Just when we thought it was safe to go back in the accounting office
The accountant noticed us leaving the business manager’s office and directed us into her office. “I just thought you might like to see this,” she said with a surreptitious smile. It was a $7,000 invoice from the IT consultant for a new phone system.

After we validated the existence of a new Northern Telecom phone system, we decided to revisit with the IT consultant. Although the following excerpt seems implausible, I assure you that it is accurate:
CQUR IT: Sorry, forgot to ask you before: What kind of phone system do you have running?
Consultant: Northern Telecom. I don’t remember the model number, but I can get it for you.
CQUR IT: No, that’s okay. Do you know how old it is?
Consultant: It’s only a few months old.
CQUR IT: Do you know whom they bought it from?
Consultant: Verizon, I think.
CQUR IT: From Verizon directly?
Consultant: Well, actually I think it was from a Verizon employee. I’m not sure.
CQUR IT: I thought Northern Telecom sells only through authorized distributors.
Consultant: Well, this was a special deal. You see, the Verizon guy had bought it for his mother—but she didn’t want it, so he could sell it at a really good price.
(This was a 12-line, music-on-hold, voicemail-equipped phone system.)
CQUR IT: So the USO bought it directly from this Verizon employee. We’ll pull the invoice to find out who he is.
Consultant: Well, not directly through the Verizon guy. Actually, I sold it to them as a favor, because they wanted to cut costs. But I swear I didn’t make any money on the deal.

Final thoughts
Balancing business efficiency and reasonable and appropriate control mechanisms is a security challenge that we often see in smaller organizations. In this case, however, efforts to cut costs failed to provide the appropriate control mechanisms needed to ensure that the efforts of independent consultants were appropriate, properly aligned with the strategic objectives of the organization, and provided the necessary levels of security.

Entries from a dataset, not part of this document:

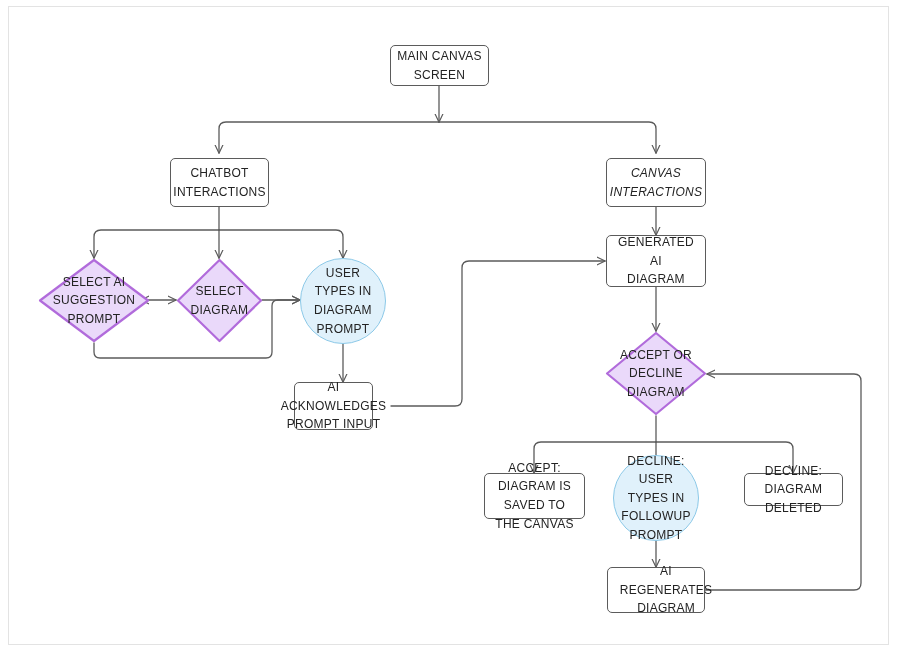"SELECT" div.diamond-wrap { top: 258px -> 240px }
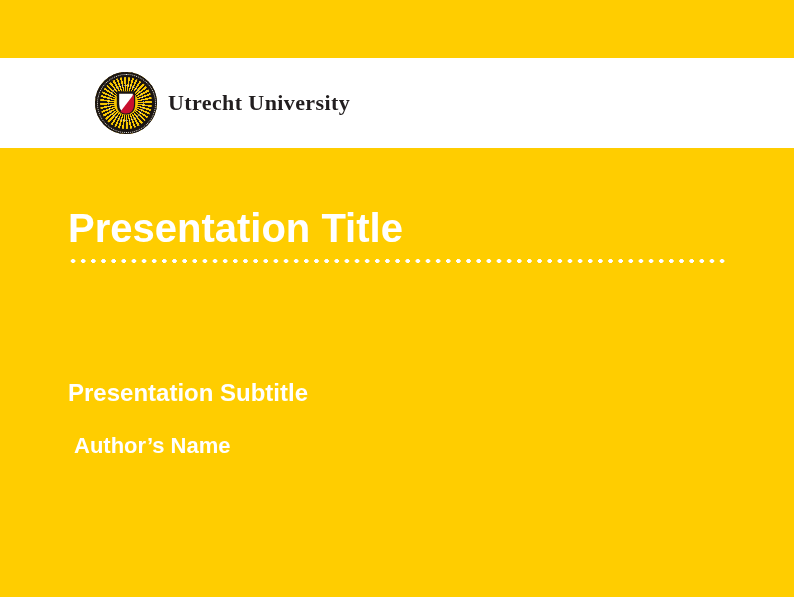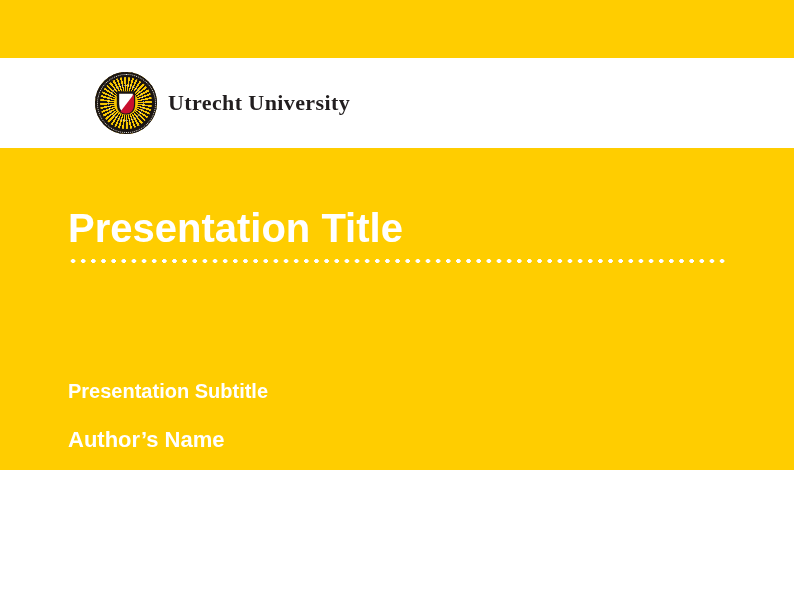"Utrecht University" .slide { height: 470px -> 597px }
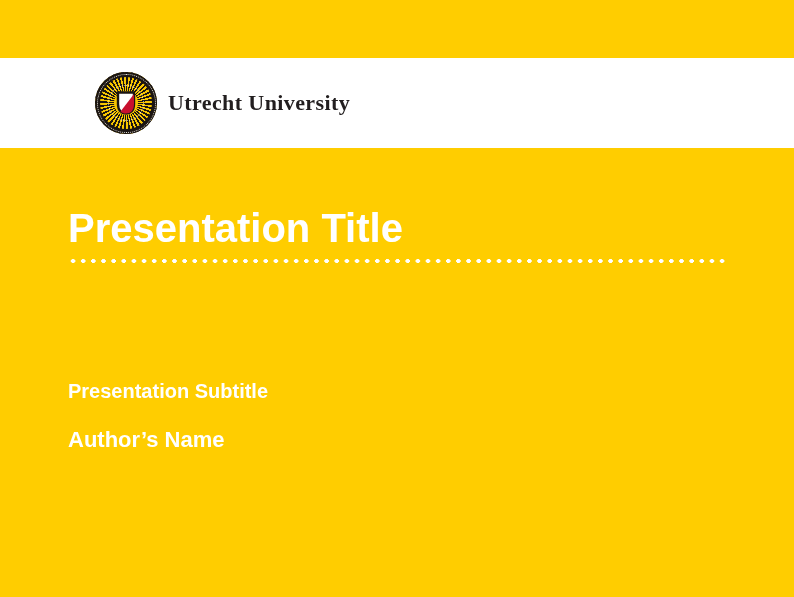"Presentation Subtitle" .subtitle { font-size: 20px -> 24px }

Unfortunately, this resulted in a plethora of business-impacting problems, including: unreasonably high costs, unreliable network architecture, endangerment of the corporate image by acquiring equipment through inappropriate channels, and exposing parent and client organizations’ networks via multiple viruses/backdoors/zombies identified on their systems.

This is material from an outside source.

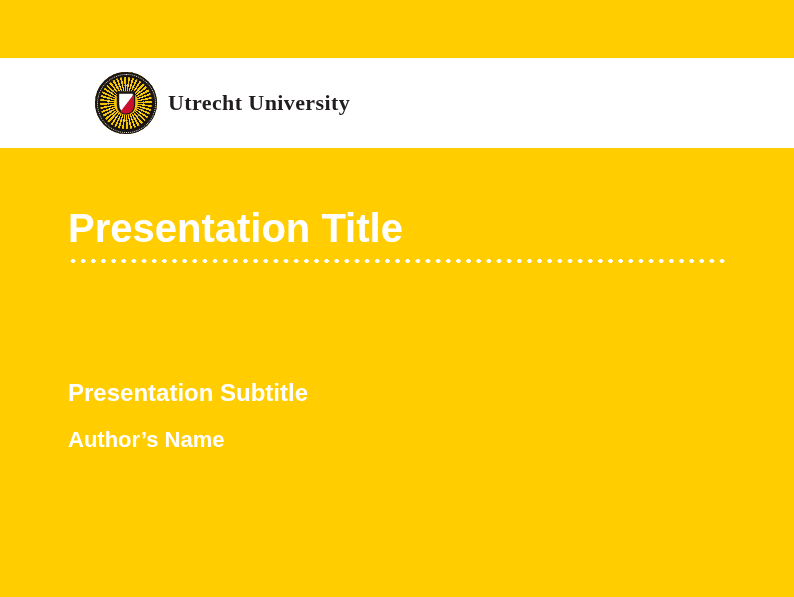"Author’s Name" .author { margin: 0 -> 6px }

Our assessment report to HQ contained a number of tactical recommendations, including the replacement of outdated infrastructure components, the installation of a firewall, and the dismissal of the IT consultant. However, the most significant IT recommendations addressed more strategic- and control-related issues relating to appropriate levels of IT governance.

This IT assessment illustrates a basic maxim that is too often forgotten when it comes to IT security: Good business (or common) sense is good IT security. It also illustrates the all-too-common “cost of insecurity,” which is the failure of an organization to achieve its business goals.